* Testo fornito:
--------

JOE DANTE: Quando ero bambino i cartoni animati erano ovunque nella cultura americana, venivano proiettati nelle sale cinematografiche prima dei film, passavano in televisione e io ero anche un avido lettore di fumetti, tant'è che quando ero piccolo volevo proprio fare il fumettista. Tra i cartoni animati che venivano proiettati al sabato mattina, gli applausi più calorosi venivano ricevuti da quelli della Walt Disney e della Warner Brothers: io preferivo i personaggi animati della Warner perché erano un po' più irriverenti e taglienti.


"Termite Terrace" è il nome dell'edificio dove, negli anni Trenta e Quaranta, lavoravano i grandi animatori della Warner Brothers. Chuck Jones, uno dei più celebri, scrisse un libro nel quale narrava la sua esperienza personale, di come avesse lasciato Hollywood negli anni Trenta per dedicarsi prevalentemente all'animazione. Così io pensavo che questo libro fosse un ottimo spunto per fare un film, perché in pratica racconta la storia dell'animazione di quegli anni ed è ricco di aneddoti: pertanto ho scritto una sceneggiatura per fare questa "videostoria" sugli animatori d'epoca. Ma quando ho presentato il progetto alla Warner, che detiene i diritti su tutti i personaggi animati in questione, i dirigenti si dissero non interessati a creare questo documento di valore storico. Parliamo del periodo in cui apparve Space Jam.


Dal momento che nei suoi film lei ha utilizzato spesso personaggi animatronici o comunque creati al computer (ad esempio in Small Soldiers) volevo sapere com'è dirigere degli attori in carne e ossa che devono parlare davanti a uno schermo blu o comunque a oggetti inanimati. Quali consigli dà e soprattutto se pensa che a volte sia meno stressante per un regista dirigere personaggi animati che delle vere star, magari bizzose…


JD: Io ho fatto vari film usando ovviamente tecniche diverse, perché col tempo la tecnologia diventa sempre più complesse e più realistica: ad esempio se rifacessi oggi Gremlins potrei utilizzare la CGI e sarebbe sicuramente un film molto diverso da quello che avevo fatto allora. Noi facciamo i nostri film muovendoci nello spazio delimitato dagli effetti speciali di un determinato periodo, per cui man mano che questi si evolvono, i limiti si ampliano e i risultati sono diversi.

--------

* Elenco fornito:
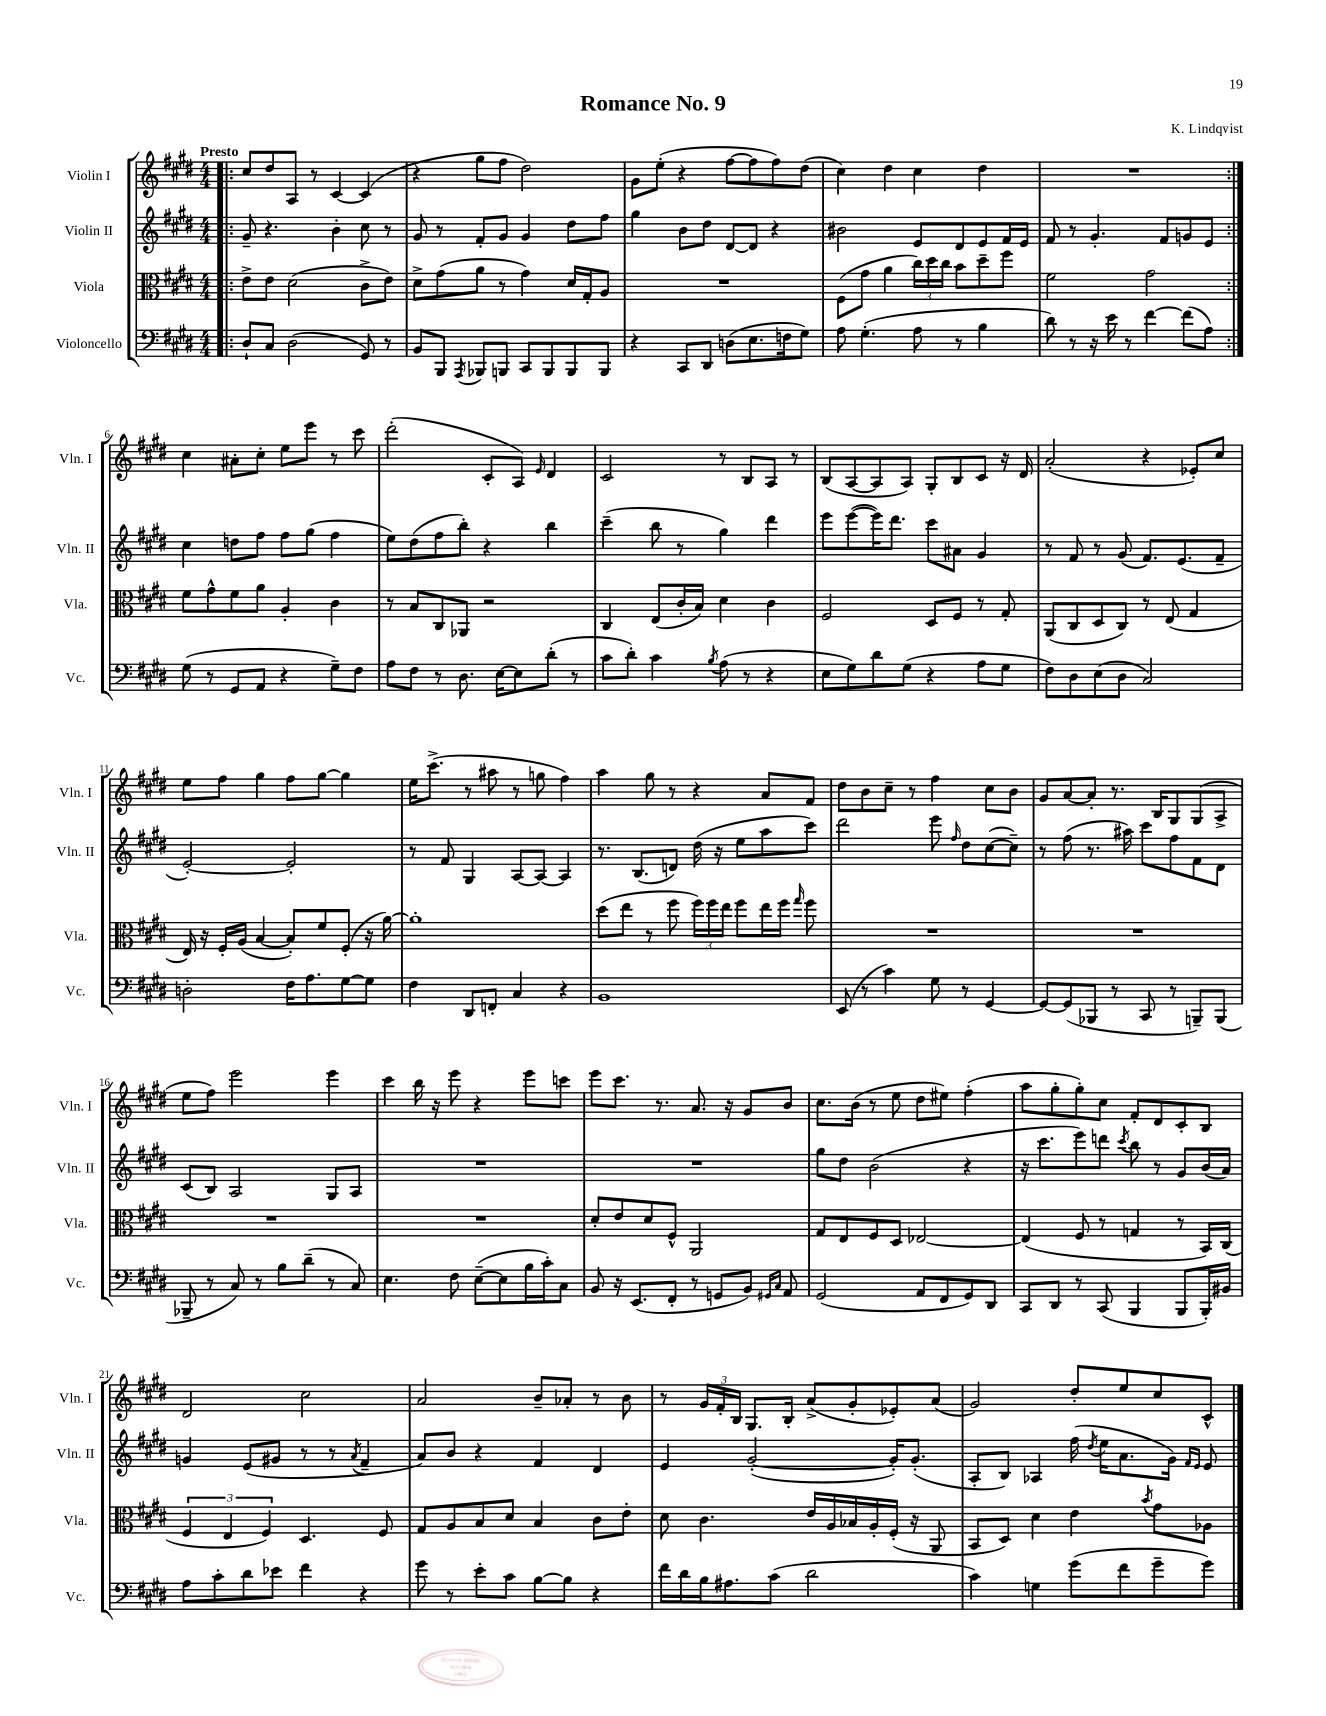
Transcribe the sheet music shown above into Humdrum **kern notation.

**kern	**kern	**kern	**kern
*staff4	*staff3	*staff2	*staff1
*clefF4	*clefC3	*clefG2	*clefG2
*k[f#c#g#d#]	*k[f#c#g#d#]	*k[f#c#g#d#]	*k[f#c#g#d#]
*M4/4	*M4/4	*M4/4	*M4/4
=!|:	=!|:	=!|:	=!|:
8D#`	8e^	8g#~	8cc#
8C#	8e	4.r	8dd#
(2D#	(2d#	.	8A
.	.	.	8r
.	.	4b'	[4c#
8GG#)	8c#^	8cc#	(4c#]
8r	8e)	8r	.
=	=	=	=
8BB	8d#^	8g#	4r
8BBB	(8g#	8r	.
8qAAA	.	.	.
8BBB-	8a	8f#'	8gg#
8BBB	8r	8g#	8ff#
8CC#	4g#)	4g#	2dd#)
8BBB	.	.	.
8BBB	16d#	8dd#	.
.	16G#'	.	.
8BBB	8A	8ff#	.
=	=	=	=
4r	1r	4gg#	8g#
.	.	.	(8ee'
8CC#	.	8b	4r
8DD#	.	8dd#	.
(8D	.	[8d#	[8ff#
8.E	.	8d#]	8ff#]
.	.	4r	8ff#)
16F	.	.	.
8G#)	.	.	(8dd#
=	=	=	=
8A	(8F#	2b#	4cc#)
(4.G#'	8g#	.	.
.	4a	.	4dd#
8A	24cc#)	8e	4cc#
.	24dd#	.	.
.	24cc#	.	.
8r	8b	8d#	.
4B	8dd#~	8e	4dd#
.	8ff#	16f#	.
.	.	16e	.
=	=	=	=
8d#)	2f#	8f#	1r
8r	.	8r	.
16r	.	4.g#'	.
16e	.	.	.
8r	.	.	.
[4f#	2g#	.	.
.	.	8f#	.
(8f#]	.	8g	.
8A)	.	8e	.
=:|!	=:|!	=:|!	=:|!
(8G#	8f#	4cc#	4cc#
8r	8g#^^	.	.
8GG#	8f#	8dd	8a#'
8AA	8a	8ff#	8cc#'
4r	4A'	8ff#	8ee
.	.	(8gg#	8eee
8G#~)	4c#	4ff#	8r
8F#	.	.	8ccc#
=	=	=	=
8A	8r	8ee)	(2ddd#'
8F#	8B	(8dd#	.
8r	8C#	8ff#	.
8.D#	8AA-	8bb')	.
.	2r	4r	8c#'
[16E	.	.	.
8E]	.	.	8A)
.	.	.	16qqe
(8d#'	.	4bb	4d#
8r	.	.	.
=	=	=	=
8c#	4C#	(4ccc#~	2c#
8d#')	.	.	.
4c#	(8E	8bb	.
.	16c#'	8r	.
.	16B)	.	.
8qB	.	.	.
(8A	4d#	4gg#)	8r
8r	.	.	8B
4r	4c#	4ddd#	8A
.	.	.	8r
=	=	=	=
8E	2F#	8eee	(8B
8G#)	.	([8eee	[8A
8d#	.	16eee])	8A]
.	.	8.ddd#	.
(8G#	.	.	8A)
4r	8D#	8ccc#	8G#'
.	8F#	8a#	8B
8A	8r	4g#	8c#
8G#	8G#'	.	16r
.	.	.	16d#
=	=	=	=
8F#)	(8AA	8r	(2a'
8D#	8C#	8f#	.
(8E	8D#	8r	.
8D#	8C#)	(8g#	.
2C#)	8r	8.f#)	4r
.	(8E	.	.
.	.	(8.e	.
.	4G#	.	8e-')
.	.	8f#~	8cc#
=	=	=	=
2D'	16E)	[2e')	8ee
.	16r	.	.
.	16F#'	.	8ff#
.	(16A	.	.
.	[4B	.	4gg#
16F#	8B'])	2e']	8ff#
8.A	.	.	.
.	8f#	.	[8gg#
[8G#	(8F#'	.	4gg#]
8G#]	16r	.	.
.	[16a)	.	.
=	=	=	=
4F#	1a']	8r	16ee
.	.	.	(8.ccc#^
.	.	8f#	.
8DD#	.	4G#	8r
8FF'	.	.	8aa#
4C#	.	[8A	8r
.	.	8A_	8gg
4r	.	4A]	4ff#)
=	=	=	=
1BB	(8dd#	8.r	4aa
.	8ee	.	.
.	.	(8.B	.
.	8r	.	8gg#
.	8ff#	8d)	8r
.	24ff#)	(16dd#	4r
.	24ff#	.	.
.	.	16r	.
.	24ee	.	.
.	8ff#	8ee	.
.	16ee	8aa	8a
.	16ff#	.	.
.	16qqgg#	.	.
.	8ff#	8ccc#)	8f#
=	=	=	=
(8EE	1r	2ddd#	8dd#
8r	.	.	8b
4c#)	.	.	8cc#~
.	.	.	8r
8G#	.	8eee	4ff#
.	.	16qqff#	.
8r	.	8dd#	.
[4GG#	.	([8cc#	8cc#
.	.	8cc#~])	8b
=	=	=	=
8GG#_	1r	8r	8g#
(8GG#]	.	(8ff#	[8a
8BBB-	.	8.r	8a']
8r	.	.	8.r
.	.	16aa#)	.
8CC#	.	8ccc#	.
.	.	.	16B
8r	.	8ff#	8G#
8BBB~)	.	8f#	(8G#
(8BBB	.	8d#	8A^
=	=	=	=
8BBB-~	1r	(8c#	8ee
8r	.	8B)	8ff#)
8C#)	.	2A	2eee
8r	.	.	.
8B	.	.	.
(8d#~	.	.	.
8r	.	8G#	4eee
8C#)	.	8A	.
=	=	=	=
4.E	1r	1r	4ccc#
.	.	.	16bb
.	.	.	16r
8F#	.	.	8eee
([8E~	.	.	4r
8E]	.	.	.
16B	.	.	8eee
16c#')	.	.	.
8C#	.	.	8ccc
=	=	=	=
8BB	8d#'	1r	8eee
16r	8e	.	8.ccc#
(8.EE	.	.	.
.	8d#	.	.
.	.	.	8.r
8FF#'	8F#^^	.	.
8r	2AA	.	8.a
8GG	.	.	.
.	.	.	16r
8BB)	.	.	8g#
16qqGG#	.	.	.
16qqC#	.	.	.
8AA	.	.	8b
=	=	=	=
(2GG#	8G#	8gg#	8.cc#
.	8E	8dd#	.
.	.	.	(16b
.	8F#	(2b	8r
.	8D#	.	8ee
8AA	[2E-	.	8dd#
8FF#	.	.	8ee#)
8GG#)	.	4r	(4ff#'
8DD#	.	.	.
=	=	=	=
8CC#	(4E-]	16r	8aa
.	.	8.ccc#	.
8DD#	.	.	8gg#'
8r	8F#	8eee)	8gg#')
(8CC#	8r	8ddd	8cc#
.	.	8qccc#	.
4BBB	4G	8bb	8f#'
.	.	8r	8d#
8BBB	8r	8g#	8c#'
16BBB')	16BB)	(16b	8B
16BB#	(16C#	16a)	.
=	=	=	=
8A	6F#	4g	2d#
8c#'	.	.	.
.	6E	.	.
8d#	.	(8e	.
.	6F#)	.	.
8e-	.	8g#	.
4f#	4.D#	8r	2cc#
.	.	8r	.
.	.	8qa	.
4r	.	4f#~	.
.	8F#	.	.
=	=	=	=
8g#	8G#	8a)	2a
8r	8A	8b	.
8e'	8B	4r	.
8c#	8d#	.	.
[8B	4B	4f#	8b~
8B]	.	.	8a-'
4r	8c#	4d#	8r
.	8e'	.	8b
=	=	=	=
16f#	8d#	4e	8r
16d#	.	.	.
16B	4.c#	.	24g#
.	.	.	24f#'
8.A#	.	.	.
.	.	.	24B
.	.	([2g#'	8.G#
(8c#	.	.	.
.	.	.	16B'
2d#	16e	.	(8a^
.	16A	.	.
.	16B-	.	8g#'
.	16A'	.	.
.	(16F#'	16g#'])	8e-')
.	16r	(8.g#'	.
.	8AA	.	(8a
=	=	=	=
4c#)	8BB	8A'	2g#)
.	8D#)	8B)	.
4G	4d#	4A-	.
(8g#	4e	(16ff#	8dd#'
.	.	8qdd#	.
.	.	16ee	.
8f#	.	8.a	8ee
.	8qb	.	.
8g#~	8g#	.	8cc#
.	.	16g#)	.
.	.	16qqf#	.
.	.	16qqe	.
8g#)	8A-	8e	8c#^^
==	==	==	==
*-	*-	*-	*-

--------

* Esercizi:
1/ Rispondi in base al testo fornito.
(a) Di quali due case di produzione erano i cartoni animati che al sabato mattina ricevevano gli applausi più calorosi?
(b) Che cos'era "Termite Terrace"?
(c) Quale tecnica si potrebbe utilizzare rifacendo oggi Gremlins?
2/ Restituisci tutte le righe dell'elenco che contengono la stringa "kern". Distingui tra maiuscole e minuscole.
Il testo e l'elenco non hanno alcun legame tra loro.

* Soluzioni:
1/
(a) Della Walt Disney e della Warner Brothers.
(b) L'edificio dove, negli anni Trenta e Quaranta, lavoravano i grandi animatori della Warner Brothers.
(c) La CGI.

2/
Transcribe the sheet music shown above into Humdrum **kern notation.
**kern	**kern	**kern	**kern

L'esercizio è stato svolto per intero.